- _Problem requirements_
When the line containing "Rendered at 1500 by 844 pixels." is found in the data below, copy it and each line after it through the line containing "Page size: 1500x938.", exactly and with no others.

- _Dataset_
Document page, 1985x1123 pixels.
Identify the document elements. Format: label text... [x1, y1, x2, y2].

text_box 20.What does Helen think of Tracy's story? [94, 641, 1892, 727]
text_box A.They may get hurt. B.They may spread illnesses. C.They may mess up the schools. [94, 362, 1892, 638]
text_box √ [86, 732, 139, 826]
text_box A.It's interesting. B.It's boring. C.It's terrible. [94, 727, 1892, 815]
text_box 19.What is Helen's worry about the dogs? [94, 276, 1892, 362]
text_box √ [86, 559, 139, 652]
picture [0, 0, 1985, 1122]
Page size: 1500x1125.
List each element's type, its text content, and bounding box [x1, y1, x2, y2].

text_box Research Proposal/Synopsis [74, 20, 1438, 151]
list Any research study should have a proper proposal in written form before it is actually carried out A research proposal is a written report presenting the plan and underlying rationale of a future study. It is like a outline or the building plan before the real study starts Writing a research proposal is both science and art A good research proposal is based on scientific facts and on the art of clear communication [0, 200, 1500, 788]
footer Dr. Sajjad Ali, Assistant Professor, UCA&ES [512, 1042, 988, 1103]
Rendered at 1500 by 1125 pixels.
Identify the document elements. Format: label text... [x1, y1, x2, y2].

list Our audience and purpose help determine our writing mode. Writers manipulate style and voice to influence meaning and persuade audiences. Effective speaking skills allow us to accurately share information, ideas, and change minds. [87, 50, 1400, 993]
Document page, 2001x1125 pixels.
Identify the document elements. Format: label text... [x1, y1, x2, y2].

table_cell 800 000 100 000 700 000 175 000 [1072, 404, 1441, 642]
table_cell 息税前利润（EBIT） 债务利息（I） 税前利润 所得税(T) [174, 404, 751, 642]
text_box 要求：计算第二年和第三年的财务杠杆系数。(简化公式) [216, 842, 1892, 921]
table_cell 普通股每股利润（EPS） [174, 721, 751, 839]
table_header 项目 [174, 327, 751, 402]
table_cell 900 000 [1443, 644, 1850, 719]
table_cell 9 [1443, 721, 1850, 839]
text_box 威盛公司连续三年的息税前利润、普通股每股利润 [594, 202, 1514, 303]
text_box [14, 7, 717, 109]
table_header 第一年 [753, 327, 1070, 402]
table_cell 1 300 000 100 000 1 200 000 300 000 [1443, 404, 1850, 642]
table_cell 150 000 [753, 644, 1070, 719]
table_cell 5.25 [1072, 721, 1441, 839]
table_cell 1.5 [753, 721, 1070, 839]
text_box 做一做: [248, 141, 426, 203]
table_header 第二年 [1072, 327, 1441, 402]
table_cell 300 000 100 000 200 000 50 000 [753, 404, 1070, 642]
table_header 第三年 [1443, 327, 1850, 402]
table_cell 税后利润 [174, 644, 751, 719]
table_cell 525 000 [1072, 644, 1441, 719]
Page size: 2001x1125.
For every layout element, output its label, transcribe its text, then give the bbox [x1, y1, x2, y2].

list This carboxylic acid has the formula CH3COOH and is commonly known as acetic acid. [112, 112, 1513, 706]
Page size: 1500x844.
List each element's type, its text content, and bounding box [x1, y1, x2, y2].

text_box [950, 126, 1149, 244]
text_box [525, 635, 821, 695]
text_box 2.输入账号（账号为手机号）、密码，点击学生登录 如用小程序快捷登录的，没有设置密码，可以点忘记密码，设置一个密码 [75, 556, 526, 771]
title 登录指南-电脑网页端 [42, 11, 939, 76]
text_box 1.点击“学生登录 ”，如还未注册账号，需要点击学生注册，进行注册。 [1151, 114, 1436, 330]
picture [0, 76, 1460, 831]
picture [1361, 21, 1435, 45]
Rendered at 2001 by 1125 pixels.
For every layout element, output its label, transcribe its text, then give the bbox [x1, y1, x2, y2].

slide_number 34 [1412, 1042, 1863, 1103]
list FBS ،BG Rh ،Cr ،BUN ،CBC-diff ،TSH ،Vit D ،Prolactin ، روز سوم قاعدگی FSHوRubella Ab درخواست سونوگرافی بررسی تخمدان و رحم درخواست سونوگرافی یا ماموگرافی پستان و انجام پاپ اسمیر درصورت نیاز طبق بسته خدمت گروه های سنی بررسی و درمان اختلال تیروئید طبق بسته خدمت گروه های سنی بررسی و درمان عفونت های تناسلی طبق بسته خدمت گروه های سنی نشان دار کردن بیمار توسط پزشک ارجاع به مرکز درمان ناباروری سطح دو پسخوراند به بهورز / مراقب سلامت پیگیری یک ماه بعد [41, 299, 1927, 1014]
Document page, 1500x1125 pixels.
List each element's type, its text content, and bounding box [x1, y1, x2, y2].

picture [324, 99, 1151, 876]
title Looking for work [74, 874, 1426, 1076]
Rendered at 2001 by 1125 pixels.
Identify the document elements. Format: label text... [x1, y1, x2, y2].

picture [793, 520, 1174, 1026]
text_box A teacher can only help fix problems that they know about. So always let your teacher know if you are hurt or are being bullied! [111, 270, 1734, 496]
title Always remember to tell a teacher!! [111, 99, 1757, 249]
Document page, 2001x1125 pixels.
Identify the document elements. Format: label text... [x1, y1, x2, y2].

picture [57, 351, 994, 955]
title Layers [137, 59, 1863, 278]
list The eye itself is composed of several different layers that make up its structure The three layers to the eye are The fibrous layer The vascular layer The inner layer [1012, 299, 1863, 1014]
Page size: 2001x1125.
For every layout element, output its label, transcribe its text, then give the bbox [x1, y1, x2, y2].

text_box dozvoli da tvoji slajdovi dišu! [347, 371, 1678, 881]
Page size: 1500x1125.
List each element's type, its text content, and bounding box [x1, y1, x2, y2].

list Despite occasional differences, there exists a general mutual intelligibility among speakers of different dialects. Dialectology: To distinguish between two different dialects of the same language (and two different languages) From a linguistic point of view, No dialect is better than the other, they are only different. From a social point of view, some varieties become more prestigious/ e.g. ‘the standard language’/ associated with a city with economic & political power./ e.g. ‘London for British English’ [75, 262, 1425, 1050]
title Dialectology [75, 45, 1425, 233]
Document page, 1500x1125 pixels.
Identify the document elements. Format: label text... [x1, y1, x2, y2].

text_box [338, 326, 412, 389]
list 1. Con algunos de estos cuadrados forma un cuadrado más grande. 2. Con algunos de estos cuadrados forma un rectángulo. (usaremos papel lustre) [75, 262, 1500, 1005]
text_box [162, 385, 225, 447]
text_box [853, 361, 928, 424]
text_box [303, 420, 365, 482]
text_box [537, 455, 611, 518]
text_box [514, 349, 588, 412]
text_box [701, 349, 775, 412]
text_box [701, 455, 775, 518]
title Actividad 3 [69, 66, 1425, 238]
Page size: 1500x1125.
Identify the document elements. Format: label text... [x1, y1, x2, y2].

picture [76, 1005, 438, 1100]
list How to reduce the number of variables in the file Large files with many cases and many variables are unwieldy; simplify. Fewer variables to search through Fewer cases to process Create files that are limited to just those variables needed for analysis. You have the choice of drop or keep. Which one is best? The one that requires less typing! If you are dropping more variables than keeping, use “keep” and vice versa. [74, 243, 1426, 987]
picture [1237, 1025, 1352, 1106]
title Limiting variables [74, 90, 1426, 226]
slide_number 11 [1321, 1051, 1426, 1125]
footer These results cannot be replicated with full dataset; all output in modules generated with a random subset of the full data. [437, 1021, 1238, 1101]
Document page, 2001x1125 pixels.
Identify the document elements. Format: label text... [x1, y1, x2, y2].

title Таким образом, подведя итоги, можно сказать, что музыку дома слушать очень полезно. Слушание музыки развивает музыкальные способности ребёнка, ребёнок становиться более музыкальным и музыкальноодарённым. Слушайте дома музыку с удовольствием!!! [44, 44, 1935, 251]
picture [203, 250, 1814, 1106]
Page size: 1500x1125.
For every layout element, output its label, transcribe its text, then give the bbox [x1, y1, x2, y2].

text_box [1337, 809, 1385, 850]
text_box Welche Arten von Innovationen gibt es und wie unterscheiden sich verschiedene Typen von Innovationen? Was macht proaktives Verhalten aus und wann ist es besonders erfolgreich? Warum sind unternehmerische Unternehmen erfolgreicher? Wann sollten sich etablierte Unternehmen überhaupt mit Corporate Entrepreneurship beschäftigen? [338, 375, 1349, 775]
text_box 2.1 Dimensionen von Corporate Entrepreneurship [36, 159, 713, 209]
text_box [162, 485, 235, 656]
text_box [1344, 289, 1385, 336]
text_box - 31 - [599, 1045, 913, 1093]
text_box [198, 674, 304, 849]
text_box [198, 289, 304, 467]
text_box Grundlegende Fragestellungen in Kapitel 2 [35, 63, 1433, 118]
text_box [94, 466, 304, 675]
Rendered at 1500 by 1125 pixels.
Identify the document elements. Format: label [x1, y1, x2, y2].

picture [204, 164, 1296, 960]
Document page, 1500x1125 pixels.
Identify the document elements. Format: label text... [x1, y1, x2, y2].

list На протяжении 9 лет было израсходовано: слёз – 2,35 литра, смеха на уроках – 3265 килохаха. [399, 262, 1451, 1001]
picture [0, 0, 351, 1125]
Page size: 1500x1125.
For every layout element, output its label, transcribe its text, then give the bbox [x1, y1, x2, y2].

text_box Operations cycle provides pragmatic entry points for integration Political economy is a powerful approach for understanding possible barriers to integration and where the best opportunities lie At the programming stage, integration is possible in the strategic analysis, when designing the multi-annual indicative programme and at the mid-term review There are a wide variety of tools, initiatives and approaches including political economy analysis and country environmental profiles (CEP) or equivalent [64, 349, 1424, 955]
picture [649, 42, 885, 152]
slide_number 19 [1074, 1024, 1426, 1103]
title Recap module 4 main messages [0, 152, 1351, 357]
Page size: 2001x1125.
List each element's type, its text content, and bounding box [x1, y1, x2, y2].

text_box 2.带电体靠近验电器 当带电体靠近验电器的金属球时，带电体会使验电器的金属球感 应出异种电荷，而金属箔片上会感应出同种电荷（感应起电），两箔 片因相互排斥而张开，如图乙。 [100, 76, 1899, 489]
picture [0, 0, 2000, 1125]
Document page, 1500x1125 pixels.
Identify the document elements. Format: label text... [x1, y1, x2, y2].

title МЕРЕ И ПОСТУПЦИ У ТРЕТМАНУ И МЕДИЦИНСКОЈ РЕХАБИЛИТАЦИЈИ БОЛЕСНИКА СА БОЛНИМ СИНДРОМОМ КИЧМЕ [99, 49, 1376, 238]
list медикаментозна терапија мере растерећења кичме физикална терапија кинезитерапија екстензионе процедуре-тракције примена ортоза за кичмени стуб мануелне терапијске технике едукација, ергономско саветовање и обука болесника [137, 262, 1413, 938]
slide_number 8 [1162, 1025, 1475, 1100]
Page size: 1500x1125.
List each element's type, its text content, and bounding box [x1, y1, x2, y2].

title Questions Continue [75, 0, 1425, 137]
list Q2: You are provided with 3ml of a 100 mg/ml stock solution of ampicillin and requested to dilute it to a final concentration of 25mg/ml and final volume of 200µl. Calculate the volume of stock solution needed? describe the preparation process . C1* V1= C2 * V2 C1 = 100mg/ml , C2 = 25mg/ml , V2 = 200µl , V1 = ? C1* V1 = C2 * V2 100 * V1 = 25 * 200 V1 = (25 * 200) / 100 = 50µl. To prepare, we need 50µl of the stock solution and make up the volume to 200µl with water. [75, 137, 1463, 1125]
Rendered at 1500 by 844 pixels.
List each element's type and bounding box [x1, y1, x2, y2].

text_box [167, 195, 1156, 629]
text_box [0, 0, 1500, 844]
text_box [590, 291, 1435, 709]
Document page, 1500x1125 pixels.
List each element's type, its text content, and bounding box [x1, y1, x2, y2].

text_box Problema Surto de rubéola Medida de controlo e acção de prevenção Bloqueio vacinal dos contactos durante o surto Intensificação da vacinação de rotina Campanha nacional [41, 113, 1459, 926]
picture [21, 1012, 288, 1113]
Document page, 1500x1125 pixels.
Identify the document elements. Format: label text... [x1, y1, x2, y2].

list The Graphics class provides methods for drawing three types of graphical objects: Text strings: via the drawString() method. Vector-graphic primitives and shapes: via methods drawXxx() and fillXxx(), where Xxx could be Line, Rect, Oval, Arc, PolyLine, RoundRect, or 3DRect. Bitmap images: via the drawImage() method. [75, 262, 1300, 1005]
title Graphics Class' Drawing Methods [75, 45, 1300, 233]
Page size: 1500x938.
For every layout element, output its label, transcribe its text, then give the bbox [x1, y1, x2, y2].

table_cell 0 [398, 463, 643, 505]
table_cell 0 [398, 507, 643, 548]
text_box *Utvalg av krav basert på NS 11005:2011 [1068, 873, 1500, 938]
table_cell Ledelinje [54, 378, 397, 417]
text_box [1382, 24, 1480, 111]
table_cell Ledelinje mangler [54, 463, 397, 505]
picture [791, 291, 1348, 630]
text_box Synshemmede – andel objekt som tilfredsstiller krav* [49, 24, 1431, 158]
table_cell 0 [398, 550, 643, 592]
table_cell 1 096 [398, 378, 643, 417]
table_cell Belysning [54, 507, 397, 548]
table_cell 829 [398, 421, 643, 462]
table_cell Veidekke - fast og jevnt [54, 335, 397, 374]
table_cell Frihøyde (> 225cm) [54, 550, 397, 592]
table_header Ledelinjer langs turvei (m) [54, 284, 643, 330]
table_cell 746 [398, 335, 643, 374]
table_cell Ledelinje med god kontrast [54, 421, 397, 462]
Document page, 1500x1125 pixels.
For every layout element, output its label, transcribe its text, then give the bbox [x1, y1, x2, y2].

- _Exercise result_
Rendered at 1500 by 844 pixels.
List each element's type and bounding box [x1, y1, x2, y2].

text_box [167, 195, 1156, 629]
text_box [0, 0, 1500, 844]
text_box [590, 291, 1435, 709]
Document page, 1500x1125 pixels.
List each element's type, its text content, and bounding box [x1, y1, x2, y2].

text_box Problema Surto de rubéola Medida de controlo e acção de prevenção Bloqueio vacinal dos contactos durante o surto Intensificação da vacinação de rotina Campanha nacional [41, 113, 1459, 926]
picture [21, 1012, 288, 1113]
Document page, 1500x1125 pixels.
Identify the document elements. Format: label text... [x1, y1, x2, y2].

list The Graphics class provides methods for drawing three types of graphical objects: Text strings: via the drawString() method. Vector-graphic primitives and shapes: via methods drawXxx() and fillXxx(), where Xxx could be Line, Rect, Oval, Arc, PolyLine, RoundRect, or 3DRect. Bitmap images: via the drawImage() method. [75, 262, 1300, 1005]
title Graphics Class' Drawing Methods [75, 45, 1300, 233]
Page size: 1500x938.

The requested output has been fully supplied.